La France a pour spécificité d’avoir des collectivités d’Outre-mer dans l’Union européenne (4 DOM) et des collectivités hors de l’Union (5 CTOM).
"Juridiquement, La Réunion a aujourd’hui le même statut que la Bavière ou la Catalogne. Si la Constitution est adoptée, les DOM pourront être sortis de l’Europe au terme de la procédure décrite par l’article IV-440.7" complète-t-il. Que l’on ait pu envisager le double mouvement n’est pas choquant en soi, si l’on avait pris soin de dire que cette procédure ne peut être initiée qu’à la demande des populations concernées, ou du moins pas sans leur accord.
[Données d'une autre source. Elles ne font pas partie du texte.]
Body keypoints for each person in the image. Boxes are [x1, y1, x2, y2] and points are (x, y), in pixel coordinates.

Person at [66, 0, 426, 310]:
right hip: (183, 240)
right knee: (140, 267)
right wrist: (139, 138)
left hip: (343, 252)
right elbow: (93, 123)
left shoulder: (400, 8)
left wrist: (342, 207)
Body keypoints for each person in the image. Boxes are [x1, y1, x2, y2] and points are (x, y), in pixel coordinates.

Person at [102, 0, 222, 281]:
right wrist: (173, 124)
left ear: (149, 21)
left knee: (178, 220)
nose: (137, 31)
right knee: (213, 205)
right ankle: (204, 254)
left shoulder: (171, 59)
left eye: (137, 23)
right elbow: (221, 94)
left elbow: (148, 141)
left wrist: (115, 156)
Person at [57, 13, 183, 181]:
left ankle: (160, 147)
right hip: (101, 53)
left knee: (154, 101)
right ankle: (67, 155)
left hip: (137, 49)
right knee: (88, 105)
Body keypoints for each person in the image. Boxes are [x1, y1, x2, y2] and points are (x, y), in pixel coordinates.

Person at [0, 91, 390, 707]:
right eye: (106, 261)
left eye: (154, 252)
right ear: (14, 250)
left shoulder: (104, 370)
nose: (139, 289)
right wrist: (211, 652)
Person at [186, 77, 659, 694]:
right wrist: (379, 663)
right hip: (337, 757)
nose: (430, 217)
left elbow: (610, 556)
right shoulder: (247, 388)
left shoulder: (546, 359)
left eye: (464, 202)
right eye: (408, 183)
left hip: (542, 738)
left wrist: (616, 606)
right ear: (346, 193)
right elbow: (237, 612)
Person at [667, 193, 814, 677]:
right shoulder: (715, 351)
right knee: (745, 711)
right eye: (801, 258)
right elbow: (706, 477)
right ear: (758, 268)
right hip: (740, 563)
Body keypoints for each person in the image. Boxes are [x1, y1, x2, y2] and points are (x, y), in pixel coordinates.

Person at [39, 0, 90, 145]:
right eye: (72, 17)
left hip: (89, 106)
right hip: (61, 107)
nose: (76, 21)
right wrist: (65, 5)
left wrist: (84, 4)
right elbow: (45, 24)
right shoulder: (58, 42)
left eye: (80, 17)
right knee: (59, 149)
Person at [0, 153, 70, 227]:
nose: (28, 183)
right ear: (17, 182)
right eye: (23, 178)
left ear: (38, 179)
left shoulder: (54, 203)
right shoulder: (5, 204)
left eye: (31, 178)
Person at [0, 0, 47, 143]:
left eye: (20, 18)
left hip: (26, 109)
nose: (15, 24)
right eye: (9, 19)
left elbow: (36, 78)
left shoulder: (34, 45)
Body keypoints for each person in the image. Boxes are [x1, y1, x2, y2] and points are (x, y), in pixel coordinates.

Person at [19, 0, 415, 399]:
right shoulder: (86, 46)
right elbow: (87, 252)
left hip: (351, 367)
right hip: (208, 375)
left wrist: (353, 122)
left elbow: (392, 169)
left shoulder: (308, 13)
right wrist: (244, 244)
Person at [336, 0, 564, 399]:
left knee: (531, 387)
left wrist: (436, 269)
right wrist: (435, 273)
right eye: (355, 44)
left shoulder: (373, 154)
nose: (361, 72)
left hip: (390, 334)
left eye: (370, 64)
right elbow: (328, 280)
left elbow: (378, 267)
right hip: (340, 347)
Or cette disposition a été introduite pour jouer dans les deux sens, sans disposition interne à la Constitution française disant que cette décision du Conseil serait soumise à référendum, dans les départements concernés.
"Qui sait quelles seront les relations entre l’UE et la France et entre la France et les DOM dans vingt ans ?", a demandé Axel Urgin, répondant à une question sur ce que pourrait être la motivation d’un gouvernement de la France qui lancerait cette procédure.
C’est, à ses yeux, le danger principal concernant les articles sur l’Outre-mer.
Sur la Constitution en général, il note que "les Européens sont divisés sur deux lectures opposées" et pense que seules les parties constitutionnelles (I et II) - auxquelles il veut bien reconnaître "quelques avancées" - devraient être l’objet du référendum. "La partie III divise et elle est préemptive d’un choix : pourquoi faudrait-il la constitutionnaliser ? Une Constitution doit fixer un cadre, pas des politiques", a-t-il dit encore, ajoutant qu’"un autre argument de méfiance est le carcan mis à la coopération renforcée".
Au cours d’un bref séjour (deux jours) au programme bien rempli, Axel Urgin a rencontré hier après-midi des syndicalistes. Il était hier soir au campus du Moufia pour une conférence sur l’Outre-mer et la Constitution européenne (voir ci-contre) . Il anime aujourd’hui à l’Archipel, à 15h, une conférence à laquelle sont conviés notamment des chefs d’entreprise.

P. David


Jacques Chirac sur RFO : le retour de “la voix de son maître”

Le président intervient ce soir, sur Télé-Réunion, pour faire campagne pour le “Oui”. Sans contradicteurs, comme du temps où Michel Debré verrouillait l’audiovisuel ultramarin. Axel Urgin dénonce dans cette intervention un abus "inadmissible à trois niveaux" :
D’une part, cette émission "a été préparée dans le plus grand secret". Elle n’a été connue que trois jours avant sa diffusion, contrairement à la première intervention télévisée du président, annoncée quinze jours avant.
"Les journalistes accrédités d’ordinaire ont été écartés", et c’est "un Réunionnais de Polynésie", trié sur le volet, qui interrogera le président. Enfin, cette intervention se produit pendant la campagne officielle et il n’est proposé l’équivalent à aucun partisan du “non”.
C’est un abus supplémentaire du déséquilibre médiatique dans cette campagne.